Put out of your mind that back in 1995, Cox co-authored the law that limited CEO accountability for stock fraud.

Here’s the big problem: what Cox did as a private attorney two decades ago.

That’s when he represented William Cooper and his company First Pension Corporation. Cooper was later convicted of investment fraud.

Sure, lawyers do lots of things to defend all sorts of clients. But the American Bar Association and the California Bar have rules that lawyers cannot make misrepresentations to regulators.

According to the LA Times, that’s what it looks like Cox did.

Here’s what they reported.
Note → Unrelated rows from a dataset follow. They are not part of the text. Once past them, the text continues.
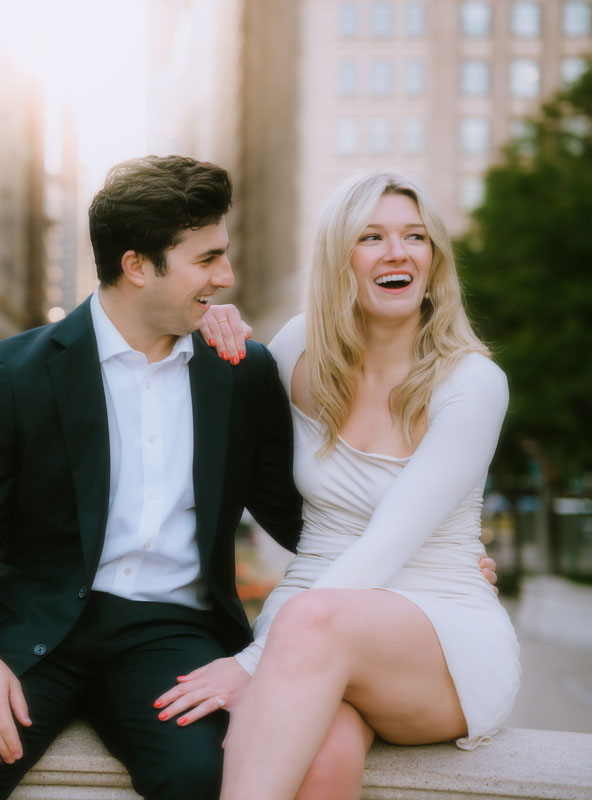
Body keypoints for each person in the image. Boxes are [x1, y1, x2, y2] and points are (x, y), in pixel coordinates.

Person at [0, 155, 304, 799]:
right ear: (137, 266)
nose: (226, 277)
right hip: (29, 627)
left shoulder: (241, 372)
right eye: (206, 259)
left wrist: (428, 553)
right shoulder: (18, 372)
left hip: (170, 634)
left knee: (203, 778)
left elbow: (297, 518)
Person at [157, 172, 519, 800]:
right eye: (371, 237)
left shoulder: (473, 382)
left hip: (440, 638)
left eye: (415, 236)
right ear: (338, 258)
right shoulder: (299, 349)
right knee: (320, 764)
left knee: (312, 623)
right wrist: (214, 321)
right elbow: (220, 419)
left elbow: (389, 541)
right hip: (313, 626)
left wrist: (251, 662)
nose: (397, 252)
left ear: (434, 260)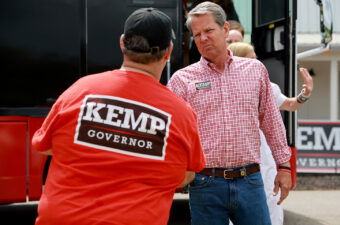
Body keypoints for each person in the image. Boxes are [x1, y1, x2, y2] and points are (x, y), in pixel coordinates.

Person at [32, 8, 205, 225]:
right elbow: (186, 175)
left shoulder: (80, 90)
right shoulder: (180, 112)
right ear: (168, 51)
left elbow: (45, 145)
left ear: (122, 42)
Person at [167, 2, 292, 225]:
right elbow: (171, 134)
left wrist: (284, 166)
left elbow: (271, 121)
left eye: (208, 31)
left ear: (225, 29)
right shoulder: (181, 80)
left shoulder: (255, 71)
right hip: (205, 183)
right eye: (197, 34)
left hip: (250, 181)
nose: (203, 38)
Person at [228, 41, 313, 225]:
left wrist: (304, 94)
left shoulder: (266, 85)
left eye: (256, 58)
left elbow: (290, 104)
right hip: (235, 156)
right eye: (251, 59)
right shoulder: (223, 87)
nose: (257, 63)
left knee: (269, 201)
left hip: (263, 156)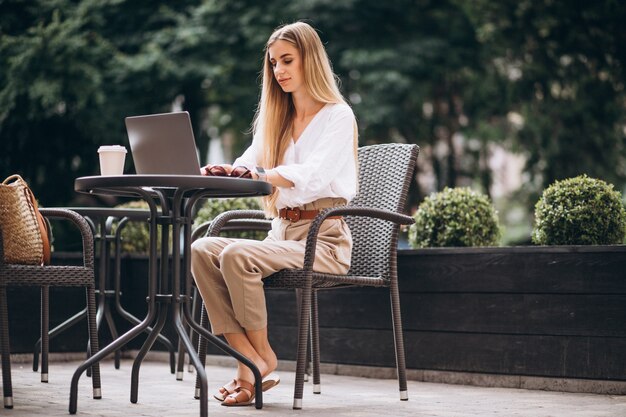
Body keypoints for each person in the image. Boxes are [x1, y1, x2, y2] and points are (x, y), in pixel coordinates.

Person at [191, 21, 358, 407]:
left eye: (287, 60)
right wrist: (225, 171)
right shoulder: (275, 120)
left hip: (323, 239)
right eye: (273, 63)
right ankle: (251, 358)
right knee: (202, 249)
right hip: (279, 234)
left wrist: (262, 174)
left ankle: (256, 362)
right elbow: (248, 163)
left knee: (236, 255)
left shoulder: (338, 116)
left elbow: (313, 178)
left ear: (310, 61)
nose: (278, 70)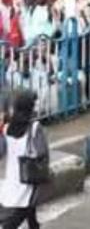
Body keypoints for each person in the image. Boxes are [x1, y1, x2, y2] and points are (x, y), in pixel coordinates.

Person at [0, 90, 48, 229]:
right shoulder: (34, 127)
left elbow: (1, 153)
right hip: (29, 176)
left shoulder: (6, 128)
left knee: (26, 205)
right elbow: (41, 152)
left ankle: (34, 225)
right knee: (24, 207)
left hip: (12, 177)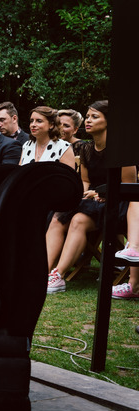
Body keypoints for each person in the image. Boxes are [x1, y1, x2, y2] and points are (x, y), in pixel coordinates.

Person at [46, 101, 135, 294]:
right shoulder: (86, 149)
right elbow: (85, 181)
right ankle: (48, 273)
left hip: (119, 202)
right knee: (62, 216)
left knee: (77, 218)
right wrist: (83, 194)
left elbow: (129, 186)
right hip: (93, 201)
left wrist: (102, 193)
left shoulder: (121, 150)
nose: (88, 120)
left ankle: (58, 274)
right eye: (87, 117)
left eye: (94, 117)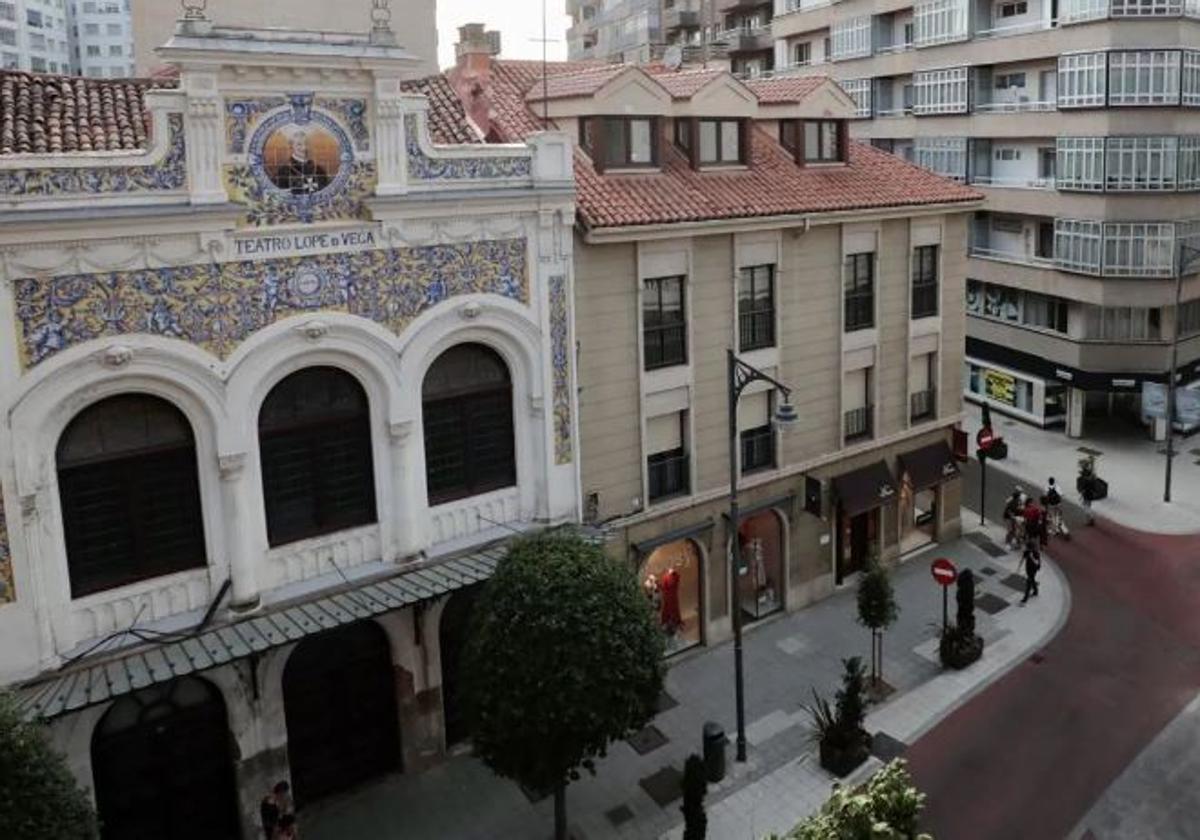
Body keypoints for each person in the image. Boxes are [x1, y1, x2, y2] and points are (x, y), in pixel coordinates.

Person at [270, 128, 331, 196]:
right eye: (299, 144)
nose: (304, 148)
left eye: (306, 143)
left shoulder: (319, 170)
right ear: (291, 147)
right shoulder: (283, 172)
Small investors lost as much as 130 million bucks in the fraud and Cox helped Cooper and his company slip shady financial products by regulators.

How? Well, Cox wrote a letter to California State regulators. In it, he misrepresented a complicated high-risk real estate scheme Cooper was selling as a low risk investment.

Cox also left out of the letter the fact that the California real estate department had suspended Cooper’s real estate license for alleged fraud. And that the S-E-C was already investigating Cooper’s First Pension Corporation.

Anyone Congress considers as head of the chief law enforcement agency for investment houses shouldn’t have ever bent legal canons for a client, let alone for a swindler.

Cox maintains that he didn’t know then that Cooper was a fraud. But investors sued Cox and his law firm. Cooper went to jail. Cox went to Congress. Cox’s law firm settled for an undisclosed amount.

Congress ought to subpoena Cooper and Cox’s billing records to find out what Cox really did or didn’t do for Cooper.

Even politicians on Capitol Hill ought to agree that Wall Street’s top cop should be an impartial watchdog for investors not a lap dog for a convicted swindler. Shouldn’t they?